▶ **Page excerpt**

The rest of it is stuff we already know, right?  John McCain is crotchety, and everyone else was just acting for the cameras.  If there was a worthwhile question being asked of Hillary, I missed it because it was buried under all of the fake moral outrage.  Every question was delivered with the amount of disdain you'd have for a person that you were pissing on.  Because that's always the best way to get a person to open up, right?  And I really don't see how trying to pin her to the wall is helping America, anyway.  She and I had the same thought:  "What difference does it make?"  It's just that my thought had the word "fucking" in it. 

Really, how is showing her up going to make sure that it won't happen again?  Sure, mistakes were made, and things probably could have been done differently, but I don't see how harping on the point that Hillary should have called over there to find out what was happening.  Were the phones even up at that point?  I mean, I don't know who that asshole was, but he was on CNN four hours later, still talking about it.  As best I can tell, he didn't show up for any other reason than to ask that world-altering question.  He could have spent the rest of his time in the bathroom and no one would have known the difference. 

And all of this after it's pretty much been established that the Republicans cut funding for security, then blamed the State Department for being unprepared.  That takes such balls.  It's like all of the Republicans in Congress are Biff Tannen.  They drunkenly wreck America's car, then blame it for not warning him about the blind spot.  I wish my balls could be that big, so I could file for disability. 

Really, can we just stop with the Congressional hearings?  We all know they're just for spectacle at this point.  For a group of people who are trying to de-fund the arts, they sure do seem to be into this particular taxpayer funded drama.  Congressional hearings cost upwards of six figures every single time, and since they're wasting money anyway, the least they could do is add some entertainment value to go with all that acting.  People always say that they want transparency in government, but when this stuff happens before the camera, you always get something like the farce that happened this afternoon, and that's on a good day.  At worst, you might get some idiot congressman from Texas (probably Louie Gohmert) filibustering a vote on a bill that adds funding for school lunches for kids in his district.  Back room deals might lead to cyanide in your kid's Gogurt, but at least they're getting something done.  And they wonder why people hate government.

Tuesday, January 22, 2013

Why I don't believe Manti Te'o

I remember when I was in college and talking to all sorts of girls online.  This is was the late 90s, when chat rooms were huge and the idea of being able to talk to people anywhere in the world still blew folks' minds. Anyone out there remember the Excite Chatrooms?  Anyone? 

God, I'm old.

Somewhere during that time, I met a girl named Kelly.  I won't even bother to change her name.  She'll probably never see this, and it probably wasn't her name, anyway.  She hung out in the chatrooms like I did, and she became one of the girls I'd look for when I came on.  She'd pretend to laugh at my jokes and we had long conversations about whatever that eventually led to us exchanging phone numbers.  She would call me and we'd talk for hours.  She was an elementary school teacher in Hattiesburg.  And she was older than me, so naturally, I was interested.

▶ **Directive A**
From the records, reproduce every line from the one containing "VV ČUS rovněž odsouhlasil výši fina" down to the one containing "vlastnictví klubů.", keeping both of those lines.

▶ **Entries shown**

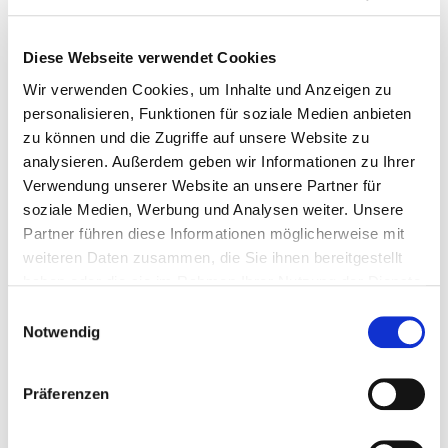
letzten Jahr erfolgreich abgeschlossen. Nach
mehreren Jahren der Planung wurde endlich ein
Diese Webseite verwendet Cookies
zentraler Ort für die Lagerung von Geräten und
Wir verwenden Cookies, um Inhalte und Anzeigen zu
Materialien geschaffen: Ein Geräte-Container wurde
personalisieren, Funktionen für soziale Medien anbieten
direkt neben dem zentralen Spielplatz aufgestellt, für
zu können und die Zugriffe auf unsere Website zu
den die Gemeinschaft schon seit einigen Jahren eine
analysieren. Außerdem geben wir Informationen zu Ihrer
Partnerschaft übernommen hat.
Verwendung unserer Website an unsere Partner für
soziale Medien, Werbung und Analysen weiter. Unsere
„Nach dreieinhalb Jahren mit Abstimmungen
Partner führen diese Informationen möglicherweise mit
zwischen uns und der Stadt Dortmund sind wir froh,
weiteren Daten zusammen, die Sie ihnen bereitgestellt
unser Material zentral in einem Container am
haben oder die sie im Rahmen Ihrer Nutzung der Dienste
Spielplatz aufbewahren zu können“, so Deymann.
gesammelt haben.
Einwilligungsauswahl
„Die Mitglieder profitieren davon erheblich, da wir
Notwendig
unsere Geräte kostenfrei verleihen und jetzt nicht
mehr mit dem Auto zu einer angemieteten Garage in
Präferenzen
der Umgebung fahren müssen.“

==

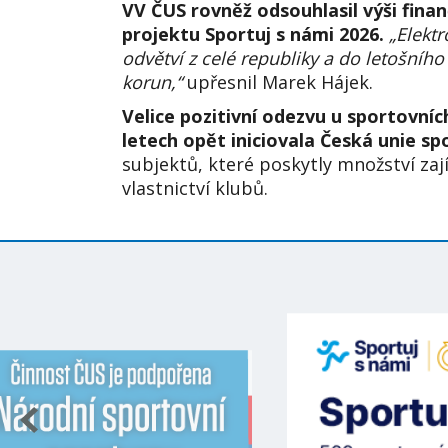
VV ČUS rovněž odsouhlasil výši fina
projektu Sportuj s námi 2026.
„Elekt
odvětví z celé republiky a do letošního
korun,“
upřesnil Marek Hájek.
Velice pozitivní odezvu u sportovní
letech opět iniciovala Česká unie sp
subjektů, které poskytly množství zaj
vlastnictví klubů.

▶ **Directive B**
In the blog excerpt, what job and town are given for Kelly?

▶ **Problem solution A**
VV ČUS rovněž odsouhlasil výši fina
projektu Sportuj s námi 2026.
„Elekt
odvětví z celé republiky a do letošního
korun,“
upřesnil Marek Hájek.
Velice pozitivní odezvu u sportovní
letech opět iniciovala Česká unie sp
subjektů, které poskytly množství zaj
vlastnictví klubů.

▶ **Problem solution B**
An elementary school teacher in Hattiesburg.